How do you start your day? Does your breakfast contain a line of pills (and I don’t mean vitamins) longer than your middle finger? If you open your medicine cabinet too quickly is there an “orange avalanche” of pill bottles? Have you succumbed to the slick marketing of pharmaceutical companies like many of my baby boomer friends who daily whip out an array of drugs for restless leg syndrome, elevated cholesterol, reduced bone density and sleep deprivation?
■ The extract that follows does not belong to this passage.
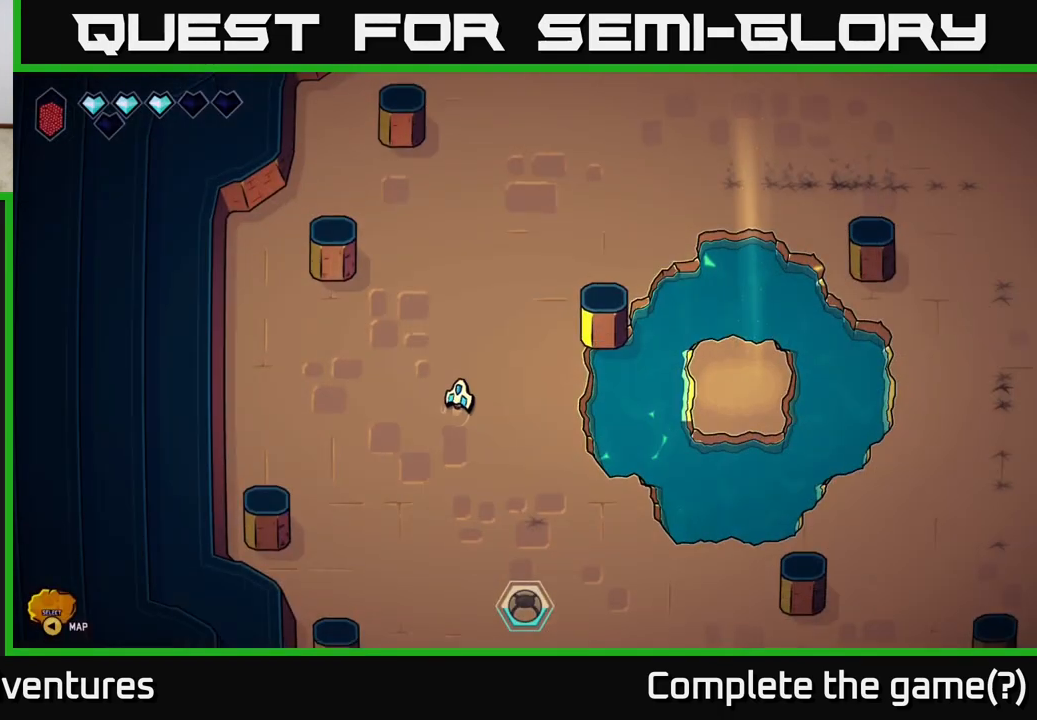
{"buttons": ["L2"], "left_stick": "up-right", "right_stick": "center", "events": [[300, "L2", "down"], [300, "left_stick", "up-right"]]}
If you read any magazine and look at the ads, you’ll see that the pharmaceutical companies have medicalized just about every illness, condition and quirk. Not only are drugs shamelessly marketed directly to potential “patients” but to the physicians who would and do prescribe them. My 27 years of experience consulting on products liability and medical malpractice cases as a legal nurse consultant have caused me to be very suspicious of pharmaceutical companies and the diseases they create, and of course, very agitating to my personal doctors.
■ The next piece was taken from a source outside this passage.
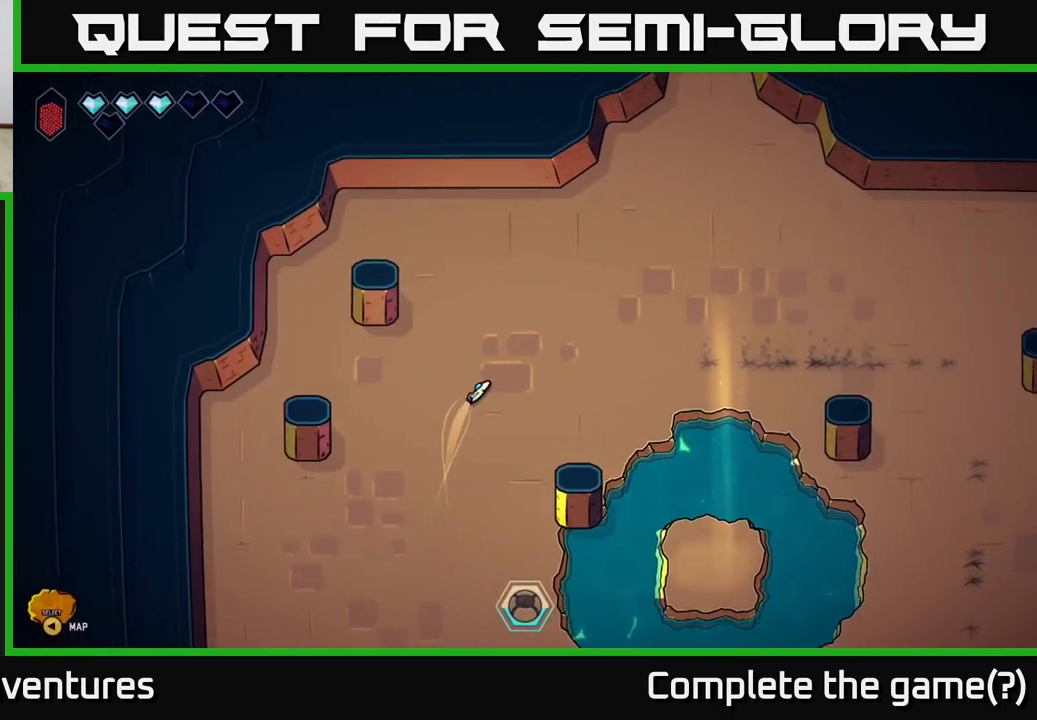
{"buttons": ["L2"], "left_stick": "up-right", "right_stick": "center", "events": []}
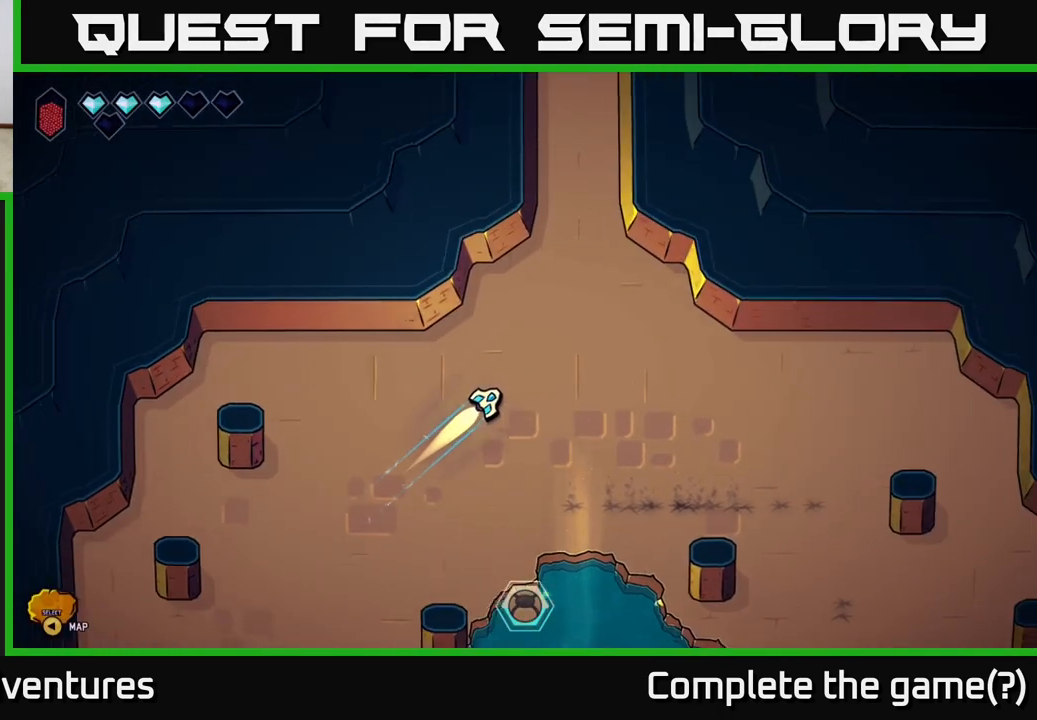
{"buttons": ["L2"], "left_stick": "up", "right_stick": "center", "events": [[83, "left_stick", "up"]]}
My Italian grandmother lived a long life and never took a single prescription drug. In Italy, food is the drug, and she proved to me first hand that what I shove into my mouth directly impacts my energy level and the state of my health. Relax, this isn’t a blog on diet. I don’t advocate any particular diet but I try and stick to a Mediterranean diet (mainly for the spaghetti), it’s what keeps me a healthy size 4 (I wish).
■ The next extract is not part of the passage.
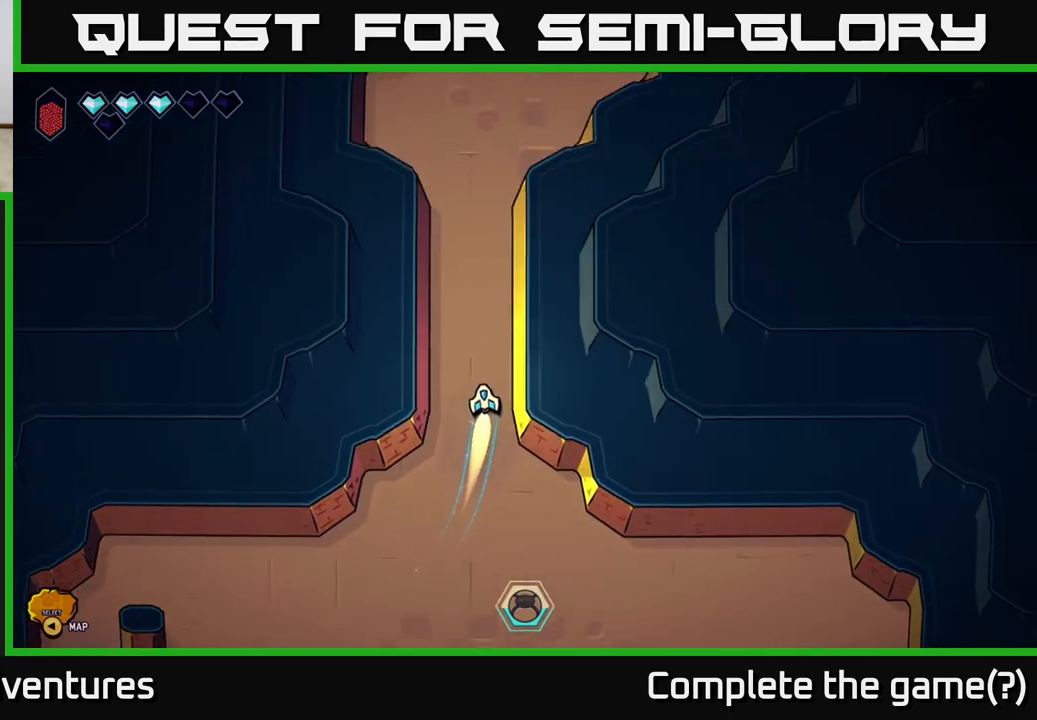
{"buttons": ["L2"], "left_stick": "up", "right_stick": "center", "events": []}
I’m a small woman at 5′ 2½”. When I was diagnosed with osteopenia my physician immediately recommended Fosamax®. Considering all the side effects of Fosamax, which I’m intimately familiar with because of products liability litigation, I rejected it outright, but I know others who haven’t and others who won’t when their time comes (good luck chewing your steak).
Instead I increased my vitamin D, calcium and vitamin K intake; hit the weights in the gym a lot harder and added a little jump roping; all without the help of estrogen (natural, artificial or otherwise). It took some serious discipline but in one year I had gained significant bone mass – at a time and at an age at which the vast majority of women lose bone mass.
My physician couldn’t believe it and in fact, seemed almost upset that I did it without her help (or her meds). Surely I was an anomaly. No matter the evidence, there was no way she was a believer. She continues to practice medicine like the typical pill-pushing physician who’s been brainwashed by the pharmaceutical companies. Thank God I’m a nurse and can think for myself.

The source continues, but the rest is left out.